Hi HN. I'm Matt, the co-founder of Red Pen. I'm a designer who turned developer because I wanted to make Red Pen.
This is our big v2. Cool things you could try: the front page has an onboarding bot that simulates using the product; commenting on designs use Pusher and stream live; and I like to think I made it pretty damn fast.
Really great design and execution. Are you responsible for the animations (on the marketing site and product itself) and other components? If so, what was your learning process (a book, website, etc.)?
My co-founder @8apixel and I co-designed it (we make competing designs then choose/merge the best ideas.) We both shared in coding the front-end.
Coding front-end and animations is just searching google for examples + practice. I didn't find a shortcut, sadly! I fiddle with CSS animations until they match what I imagine them to be. Ceasar (http://matthewlein.com/ceaser/) is really good for getting kinetics right.
It's also a huge help when designers better than you give you feedback and suggestions; because they can picture a different finished product to you. During Red Pen's development I would share Red Pen with other designers who would give me feedback about Red Pen on Red Pen (whoa).
Back-end learning was harder because I came in (a year ago) with little Ruby or Rails knowledge. Why the Lucky Stiff's ebook on Ruby was inspirational (and it had cartoons cats!!). Rails for Zombies was a nice primer to Rails. The rest was Google. Knowing devs was a bonus because I could hire them to cover my arse (security audits and performance optimisation.)
Invision and similar apps like it, technically, do everything Red Pen does. But in doing everything, they become overwhelming to use. The clients I worked with on freelance struggled to understand Invision: the signup was lengthy and distracting, the mode switching confused them, they lost their place in the hierarchy— it required me to prod them to use it, and it produced shallow feedback. Conversely, I have a folder of Red Pen customer emails who report their clients produce significantly greater feedback.
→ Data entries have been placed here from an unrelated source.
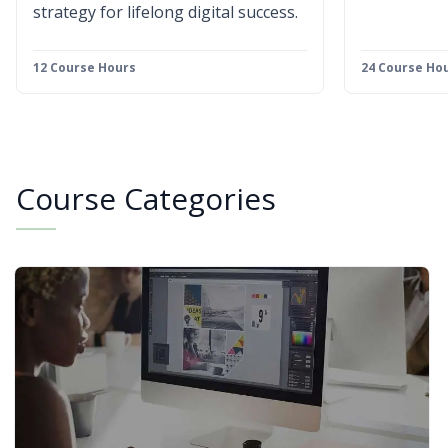
strategy for lifelong digital success.
12 Course Hours
24 Course Ho
Course Categories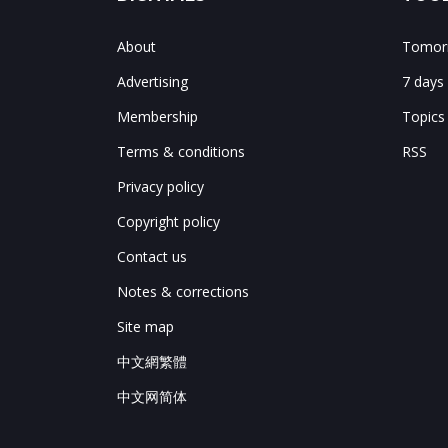
About
Tomorr
Advertising
7 days
Membership
Topics
Terms & conditions
RSS
Privacy policy
Copyright policy
Contact us
Notes & corrections
Site map
中文網繁體
中文网简体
This word's meaning has been hugely diluted but "experience" matters. If you're trying to communicate something, you want your message to come across as you intend. If you want someone to be honest with you, you want them to feel at ease. That's the difference. It's easy to give feedback on Red Pen.
This looks really really good! I don't see a use for it right now so I'm going to wait until I start a new collaborative project so as not to waste the 30 days evaluation.
But one thing is I might forget about it when I'll need it. Just a wish but you should do some sort of 5 free projects for students like github does.
I started using Red Pen when I was working with Katie (who is a rocking designer) at one of my previous jobs. I've then taken Red Pen and used it at a bunch of other places now.
I've always ended up with bunches of printed mockups with annotations on them which are hard to version and end up piling up on my desk. Red Pen means that I can work with anyone to get a design just right.
I really like the improvements. V1 was very useable, and really the only thing lacking was a "professional" introduction page. And you even added versioning, too!
Also, congratulations on finding a business model!
I like how you're charging for active projects, and allow past ones to be archived and revived. Strikes me as pretty ethical.
Yeah, we designed the pricing model based on what we would actually use as designers. I've always been able to spot arbitrary obstructions products throw up on purpose— and it never felt right.
This is our big v2. Cool things you could try: the front page has an onboarding bot that simulates using the product; commenting on designs use Pusher and stream live; and I like to think I made it pretty damn fast.